Freedom Hopkins: A Renaissance Man

“If you had to label me,” began senior Freedom Hopkins, “and labeled me a filmmaker, you would be denying me everything else.”

Hopkins has done his best to defy labels. Growing up just an hour south of Santa Fe in Albuquerque, New Mexico, Hopkins has always had interests in various forms of art. He performed in school productions and crafted his first film entitled “Freeing Joshua” his senior year of high school.

Arriving in Fall 2010, Hopkins was initially a film major. A year and a half later he converted to a double major in film and theater. A semester later he stood alone as SFUAD’s only self-design major.

“There are too many forms of communication for me to commit to one. Which maybe has been my problem throughout life.”

Dana Levin, creative writing co-chair and Hopkin’s advisor, hardly sees a problem.

“Freedom’s been great: self-directed, committed to his self-designed curriculum, asking for what he needs bureaucratically and intellectually,” said Levin. “I love how open he is to input from everything! Art, people, world. And he teaches me too, through sharing his enthusiasms for independent cinema, the connections he sees between the history of twentieth century film and literature and how those two mediums have responded to shared cultural zeitgeist.”

It’s these connections that Hopkins hopes to imbue in all of his work. He doesn’t necessarily see any medium as mutually exclusive. The Creative Writing department offered the opportunity to understand story, both its history and its contruction. At The Film School Hopkins gains the understanding of the collaborative process. The Performing Arts department lets Hopkins experience the “sense of entertainment, of performance, of kinetic live energy, which is what I want to bring to my movies.”

However, Hopkins’ wide area of interests presents its own form of challenges.

“Which department do [self-design majors] call home?” asked Levin. “In terms of wading through school bureaucracy, it’s important for a student to have a departmental home. Freedom seemed departmentally homeless to me, a visitor to Film, Theater and Creative Writing, but no foothold in any of those departments in the way a traditional major would have.”

The bureaucracy doesn’t seem to concern Hopkins in the slightest. He dismisses the fact that he doesn’t know what will be on his diploma with a simple hand wave. It’s the work that matters.

“The self design has a reputation as the cop-out major,” said Hopkins.

But this stereotype is hardly accurate. Without much institutional support it is up to the student to get the most out of their college experience. As Hopkins put it “you are your own success or failure.”

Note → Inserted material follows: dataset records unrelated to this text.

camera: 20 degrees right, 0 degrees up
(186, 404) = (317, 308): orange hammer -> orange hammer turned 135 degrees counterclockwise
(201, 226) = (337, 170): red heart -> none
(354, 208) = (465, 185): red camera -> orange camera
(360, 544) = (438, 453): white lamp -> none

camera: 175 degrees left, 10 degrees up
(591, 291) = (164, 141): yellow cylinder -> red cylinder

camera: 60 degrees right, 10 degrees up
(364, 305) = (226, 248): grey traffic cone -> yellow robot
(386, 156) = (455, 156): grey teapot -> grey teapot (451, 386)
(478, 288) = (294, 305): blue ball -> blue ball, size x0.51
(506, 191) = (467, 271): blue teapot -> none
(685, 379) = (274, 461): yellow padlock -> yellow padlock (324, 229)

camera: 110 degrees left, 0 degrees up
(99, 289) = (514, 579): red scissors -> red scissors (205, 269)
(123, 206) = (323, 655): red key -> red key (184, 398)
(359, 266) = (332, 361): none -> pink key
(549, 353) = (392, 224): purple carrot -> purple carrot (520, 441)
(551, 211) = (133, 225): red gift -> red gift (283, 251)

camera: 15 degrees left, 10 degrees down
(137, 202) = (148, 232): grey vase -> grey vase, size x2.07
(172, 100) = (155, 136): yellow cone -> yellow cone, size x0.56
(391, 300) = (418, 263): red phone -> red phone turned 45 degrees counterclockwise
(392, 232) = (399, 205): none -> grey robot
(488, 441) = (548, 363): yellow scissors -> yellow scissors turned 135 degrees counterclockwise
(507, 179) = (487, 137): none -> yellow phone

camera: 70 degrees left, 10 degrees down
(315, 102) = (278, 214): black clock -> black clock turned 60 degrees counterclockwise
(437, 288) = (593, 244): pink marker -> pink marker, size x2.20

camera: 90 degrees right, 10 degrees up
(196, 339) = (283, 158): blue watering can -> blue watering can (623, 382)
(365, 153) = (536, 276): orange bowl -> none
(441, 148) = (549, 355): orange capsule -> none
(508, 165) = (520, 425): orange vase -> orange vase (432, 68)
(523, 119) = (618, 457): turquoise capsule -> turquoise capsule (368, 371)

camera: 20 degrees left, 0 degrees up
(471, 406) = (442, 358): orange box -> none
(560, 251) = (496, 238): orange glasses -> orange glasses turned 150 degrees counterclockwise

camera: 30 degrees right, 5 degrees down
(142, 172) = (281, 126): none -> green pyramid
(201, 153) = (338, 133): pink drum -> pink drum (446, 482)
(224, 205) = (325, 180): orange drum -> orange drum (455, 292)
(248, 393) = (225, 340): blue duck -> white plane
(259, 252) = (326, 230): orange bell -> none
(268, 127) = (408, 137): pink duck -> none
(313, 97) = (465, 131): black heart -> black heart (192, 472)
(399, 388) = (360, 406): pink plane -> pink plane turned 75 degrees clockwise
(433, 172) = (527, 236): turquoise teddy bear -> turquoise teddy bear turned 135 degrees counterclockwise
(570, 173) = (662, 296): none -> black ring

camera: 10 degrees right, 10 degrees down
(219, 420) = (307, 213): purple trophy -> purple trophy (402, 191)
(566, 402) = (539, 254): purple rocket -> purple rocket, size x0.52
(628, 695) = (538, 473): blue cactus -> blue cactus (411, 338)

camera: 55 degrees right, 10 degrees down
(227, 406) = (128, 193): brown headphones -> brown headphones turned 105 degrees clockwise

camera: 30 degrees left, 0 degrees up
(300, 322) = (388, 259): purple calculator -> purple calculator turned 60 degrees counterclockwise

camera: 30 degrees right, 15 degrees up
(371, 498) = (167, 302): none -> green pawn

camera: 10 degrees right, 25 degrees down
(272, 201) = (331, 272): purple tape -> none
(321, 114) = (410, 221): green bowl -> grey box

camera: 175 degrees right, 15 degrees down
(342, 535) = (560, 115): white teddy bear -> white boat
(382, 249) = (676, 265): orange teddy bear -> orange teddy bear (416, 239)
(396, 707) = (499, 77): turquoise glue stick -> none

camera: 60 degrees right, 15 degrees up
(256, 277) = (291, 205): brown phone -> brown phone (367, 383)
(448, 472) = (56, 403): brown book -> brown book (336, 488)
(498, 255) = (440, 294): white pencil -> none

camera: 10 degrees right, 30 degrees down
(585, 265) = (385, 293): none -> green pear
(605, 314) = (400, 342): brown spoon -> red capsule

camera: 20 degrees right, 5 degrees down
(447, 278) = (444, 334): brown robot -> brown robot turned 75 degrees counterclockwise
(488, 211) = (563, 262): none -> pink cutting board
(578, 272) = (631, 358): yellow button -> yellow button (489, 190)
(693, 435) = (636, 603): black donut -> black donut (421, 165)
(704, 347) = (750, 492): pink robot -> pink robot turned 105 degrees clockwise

With his first semester of his senior year halfway done, Hopkins has his eye towards the future. Despite his love for New Mexico, he hopes to attend graduate school in New York where he can continue his particular brand of entertainment.

But what does that ultimately mean?

“I’m interested in the human experience, why we communicate the way we do, how we do it and its significance,” said Hopkins. “Now that’s pretty vague, but so is art.”